DATA FOR REVIEW:
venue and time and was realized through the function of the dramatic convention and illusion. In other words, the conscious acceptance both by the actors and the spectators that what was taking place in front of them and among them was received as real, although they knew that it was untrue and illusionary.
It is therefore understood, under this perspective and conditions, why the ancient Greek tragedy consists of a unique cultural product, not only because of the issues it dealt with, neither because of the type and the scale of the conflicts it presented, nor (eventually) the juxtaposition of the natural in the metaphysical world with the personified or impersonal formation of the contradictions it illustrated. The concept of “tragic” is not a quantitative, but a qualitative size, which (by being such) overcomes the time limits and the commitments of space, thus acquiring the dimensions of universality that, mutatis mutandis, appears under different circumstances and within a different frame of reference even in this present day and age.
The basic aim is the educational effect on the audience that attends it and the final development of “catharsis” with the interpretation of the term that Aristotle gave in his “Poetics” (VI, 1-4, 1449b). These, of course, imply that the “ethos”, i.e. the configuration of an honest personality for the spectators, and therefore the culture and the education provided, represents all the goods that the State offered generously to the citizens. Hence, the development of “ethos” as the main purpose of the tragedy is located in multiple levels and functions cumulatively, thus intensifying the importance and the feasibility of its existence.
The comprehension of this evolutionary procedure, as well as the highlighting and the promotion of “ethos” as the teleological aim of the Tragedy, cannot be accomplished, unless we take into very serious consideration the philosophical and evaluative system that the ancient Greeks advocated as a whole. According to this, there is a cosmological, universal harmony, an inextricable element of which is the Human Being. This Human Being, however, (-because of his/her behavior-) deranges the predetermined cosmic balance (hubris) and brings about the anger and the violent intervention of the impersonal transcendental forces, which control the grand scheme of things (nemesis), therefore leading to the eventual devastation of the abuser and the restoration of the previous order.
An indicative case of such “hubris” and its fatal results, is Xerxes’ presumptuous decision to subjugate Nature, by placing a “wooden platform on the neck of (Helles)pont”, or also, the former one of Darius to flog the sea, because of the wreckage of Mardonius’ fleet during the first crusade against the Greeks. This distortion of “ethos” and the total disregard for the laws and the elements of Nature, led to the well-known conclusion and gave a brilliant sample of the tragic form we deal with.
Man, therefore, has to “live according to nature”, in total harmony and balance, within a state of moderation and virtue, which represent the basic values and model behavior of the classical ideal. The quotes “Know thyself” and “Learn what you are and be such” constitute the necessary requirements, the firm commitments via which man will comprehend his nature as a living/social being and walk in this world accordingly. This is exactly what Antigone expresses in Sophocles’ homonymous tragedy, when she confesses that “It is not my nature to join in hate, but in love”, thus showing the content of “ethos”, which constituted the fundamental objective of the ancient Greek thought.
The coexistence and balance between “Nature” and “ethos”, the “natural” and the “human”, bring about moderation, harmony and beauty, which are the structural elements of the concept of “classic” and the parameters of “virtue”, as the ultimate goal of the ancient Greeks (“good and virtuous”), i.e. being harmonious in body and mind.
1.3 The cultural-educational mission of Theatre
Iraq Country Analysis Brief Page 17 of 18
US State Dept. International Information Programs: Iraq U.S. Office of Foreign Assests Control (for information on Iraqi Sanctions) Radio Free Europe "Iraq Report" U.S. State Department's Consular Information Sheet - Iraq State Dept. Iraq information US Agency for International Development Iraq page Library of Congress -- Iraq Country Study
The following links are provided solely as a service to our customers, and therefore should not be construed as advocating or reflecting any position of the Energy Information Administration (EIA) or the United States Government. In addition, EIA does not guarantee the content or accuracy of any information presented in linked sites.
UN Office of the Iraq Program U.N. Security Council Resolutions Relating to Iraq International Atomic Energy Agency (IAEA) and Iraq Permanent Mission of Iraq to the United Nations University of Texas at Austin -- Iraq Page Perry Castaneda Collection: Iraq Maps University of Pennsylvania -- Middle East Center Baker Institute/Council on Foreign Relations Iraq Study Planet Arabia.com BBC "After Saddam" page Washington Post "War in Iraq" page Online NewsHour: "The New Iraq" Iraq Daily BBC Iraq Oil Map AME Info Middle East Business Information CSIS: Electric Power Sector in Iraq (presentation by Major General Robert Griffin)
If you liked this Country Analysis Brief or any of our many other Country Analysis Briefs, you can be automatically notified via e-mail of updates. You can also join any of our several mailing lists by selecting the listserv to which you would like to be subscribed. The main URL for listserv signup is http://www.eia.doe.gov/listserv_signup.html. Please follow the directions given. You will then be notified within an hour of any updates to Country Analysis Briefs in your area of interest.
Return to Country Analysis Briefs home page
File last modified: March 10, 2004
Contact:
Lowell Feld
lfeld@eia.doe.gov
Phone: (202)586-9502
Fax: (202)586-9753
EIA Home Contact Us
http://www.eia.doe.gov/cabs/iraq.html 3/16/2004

GOAL OF THE EXERCISE: So that the data stays intact, repeat all of it exactly.

ANSWER TO THE PROBLEM:
venue and time and was realized through the function of the dramatic convention and illusion. In other words, the conscious acceptance both by the actors and the spectators that what was taking place in front of them and among them was received as real, although they knew that it was untrue and illusionary.
It is therefore understood, under this perspective and conditions, why the ancient Greek tragedy consists of a unique cultural product, not only because of the issues it dealt with, neither because of the type and the scale of the conflicts it presented, nor (eventually) the juxtaposition of the natural in the metaphysical world with the personified or impersonal formation of the contradictions it illustrated. The concept of “tragic” is not a quantitative, but a qualitative size, which (by being such) overcomes the time limits and the commitments of space, thus acquiring the dimensions of universality that, mutatis mutandis, appears under different circumstances and within a different frame of reference even in this present day and age.
The basic aim is the educational effect on the audience that attends it and the final development of “catharsis” with the interpretation of the term that Aristotle gave in his “Poetics” (VI, 1-4, 1449b). These, of course, imply that the “ethos”, i.e. the configuration of an honest personality for the spectators, and therefore the culture and the education provided, represents all the goods that the State offered generously to the citizens. Hence, the development of “ethos” as the main purpose of the tragedy is located in multiple levels and functions cumulatively, thus intensifying the importance and the feasibility of its existence.
The comprehension of this evolutionary procedure, as well as the highlighting and the promotion of “ethos” as the teleological aim of the Tragedy, cannot be accomplished, unless we take into very serious consideration the philosophical and evaluative system that the ancient Greeks advocated as a whole. According to this, there is a cosmological, universal harmony, an inextricable element of which is the Human Being. This Human Being, however, (-because of his/her behavior-) deranges the predetermined cosmic balance (hubris) and brings about the anger and the violent intervention of the impersonal transcendental forces, which control the grand scheme of things (nemesis), therefore leading to the eventual devastation of the abuser and the restoration of the previous order.
An indicative case of such “hubris” and its fatal results, is Xerxes’ presumptuous decision to subjugate Nature, by placing a “wooden platform on the neck of (Helles)pont”, or also, the former one of Darius to flog the sea, because of the wreckage of Mardonius’ fleet during the first crusade against the Greeks. This distortion of “ethos” and the total disregard for the laws and the elements of Nature, led to the well-known conclusion and gave a brilliant sample of the tragic form we deal with.
Man, therefore, has to “live according to nature”, in total harmony and balance, within a state of moderation and virtue, which represent the basic values and model behavior of the classical ideal. The quotes “Know thyself” and “Learn what you are and be such” constitute the necessary requirements, the firm commitments via which man will comprehend his nature as a living/social being and walk in this world accordingly. This is exactly what Antigone expresses in Sophocles’ homonymous tragedy, when she confesses that “It is not my nature to join in hate, but in love”, thus showing the content of “ethos”, which constituted the fundamental objective of the ancient Greek thought.
The coexistence and balance between “Nature” and “ethos”, the “natural” and the “human”, bring about moderation, harmony and beauty, which are the structural elements of the concept of “classic” and the parameters of “virtue”, as the ultimate goal of the ancient Greeks (“good and virtuous”), i.e. being harmonious in body and mind.
1.3 The cultural-educational mission of Theatre
Iraq Country Analysis Brief Page 17 of 18
US State Dept. International Information Programs: Iraq U.S. Office of Foreign Assests Control (for information on Iraqi Sanctions) Radio Free Europe "Iraq Report" U.S. State Department's Consular Information Sheet - Iraq State Dept. Iraq information US Agency for International Development Iraq page Library of Congress -- Iraq Country Study
The following links are provided solely as a service to our customers, and therefore should not be construed as advocating or reflecting any position of the Energy Information Administration (EIA) or the United States Government. In addition, EIA does not guarantee the content or accuracy of any information presented in linked sites.
UN Office of the Iraq Program U.N. Security Council Resolutions Relating to Iraq International Atomic Energy Agency (IAEA) and Iraq Permanent Mission of Iraq to the United Nations University of Texas at Austin -- Iraq Page Perry Castaneda Collection: Iraq Maps University of Pennsylvania -- Middle East Center Baker Institute/Council on Foreign Relations Iraq Study Planet Arabia.com BBC "After Saddam" page Washington Post "War in Iraq" page Online NewsHour: "The New Iraq" Iraq Daily BBC Iraq Oil Map AME Info Middle East Business Information CSIS: Electric Power Sector in Iraq (presentation by Major General Robert Griffin)
If you liked this Country Analysis Brief or any of our many other Country Analysis Briefs, you can be automatically notified via e-mail of updates. You can also join any of our several mailing lists by selecting the listserv to which you would like to be subscribed. The main URL for listserv signup is http://www.eia.doe.gov/listserv_signup.html. Please follow the directions given. You will then be notified within an hour of any updates to Country Analysis Briefs in your area of interest.
Return to Country Analysis Briefs home page
File last modified: March 10, 2004
Contact:
Lowell Feld
lfeld@eia.doe.gov
Phone: (202)586-9502
Fax: (202)586-9753
EIA Home Contact Us
http://www.eia.doe.gov/cabs/iraq.html 3/16/2004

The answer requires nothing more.